Currently, there’s a technique called transcranial magnetic stimulation (TMS) that’s approved by the Food and Drug Administration (FDA) for use for depression treatment, and has recently been approved for smoking cessation therapy. In TMS, clinicians place a magnetic coil against a patients forehead and delivers a pulse that influences a previously identified and targeted brain area.
The researchers in the study identified brain voxels – 3-D areas created by MRI images – that directly coincide with the brain areas connected to remission circuits. They theorize that positive nodes in the remission maps are ideal places to place a focal lesion that disrupts addiction, while negative nodes in the remission maps are ideal places for brain stimulation using TMS.
You read that correctly: they propose that if future research can prove an absence of negative side effects, intentional lesions in the correct places on the remission maps they created could lead to remission of addiction for nicotine, alcohol, and other substances. At the same time, they propose stimulation of the negative nodes – which are the inverse of the positive nodes on the remission maps – could also lead to remission of addiction for nicotine, alcohol, and other substances.

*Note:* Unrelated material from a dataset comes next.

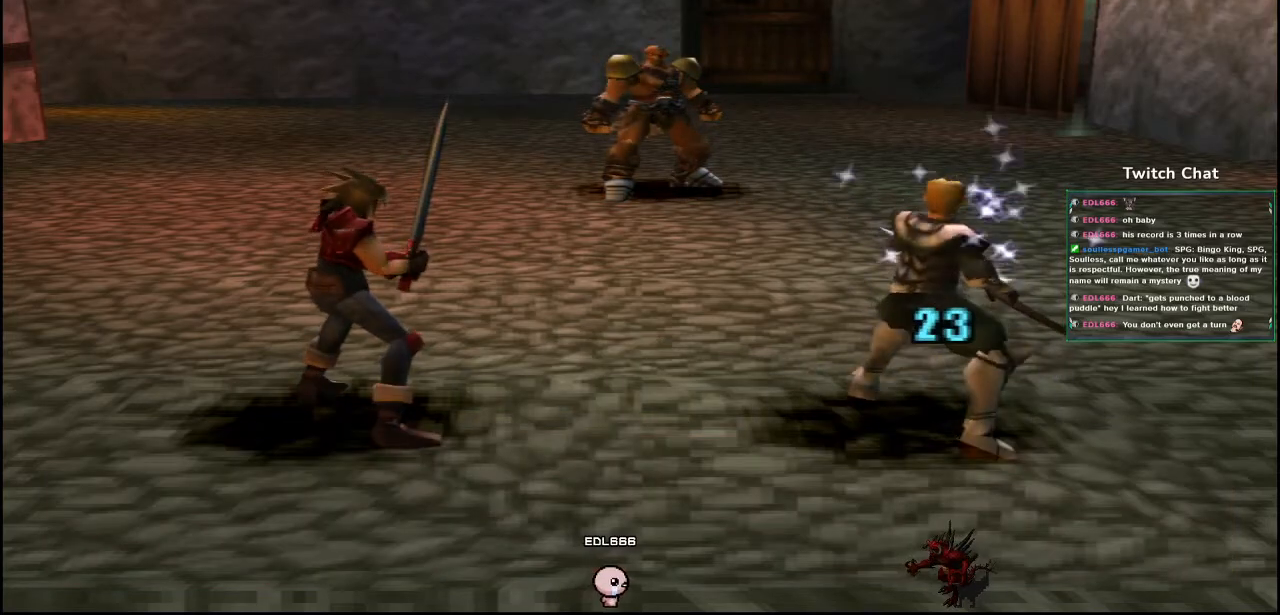
{"dt_ms": 500, "buttons": [], "left_stick": "center", "right_stick": "center", "events": []}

The confounding factor here is the complexity of the human brain itself. Lesion and stimulation of brain areas may cause “subtle behavioral changes across multiple different domains” that researchers have yet to identify. However, initial data on their proposed lesion/stimulation sites is encouraging. To date, trials with stimulation for smoking cessation have not shown adverse side effects.

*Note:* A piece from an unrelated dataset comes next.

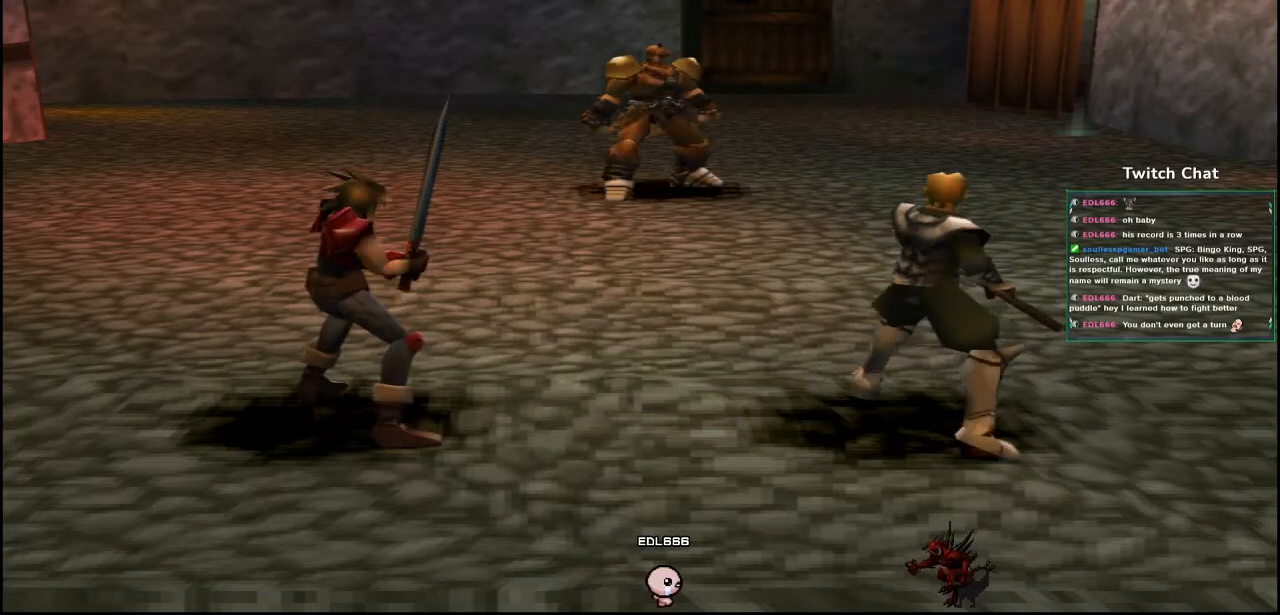
{"dt_ms": 500, "buttons": [], "left_stick": "center", "right_stick": "center", "events": []}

That’s where we are now: the clinical trial phase.
In the words of the study authors:
“Whether noninvasive brain stimulation, such as TMS, can provide a lasting change to [addictive] behavior is to be determined.”
When the data arrive, we’ll share what we learn. This research effort may lead to a radical change in the way we treat addiction. If it does, we’ll rejoice – and that’s not an exaggeration. However, it may simply give us another evidence-based technique that takes its place alongside therapy, counseling, MAT, and lifestyle changes that characterize our current best-known approach to addiction treatment, the integrated treatment model. That’s good, too. We’ll use all the data-driven, evidence-based techniques at our disposal to help people overcome addiction and achieve lifelong, sustainable recovery.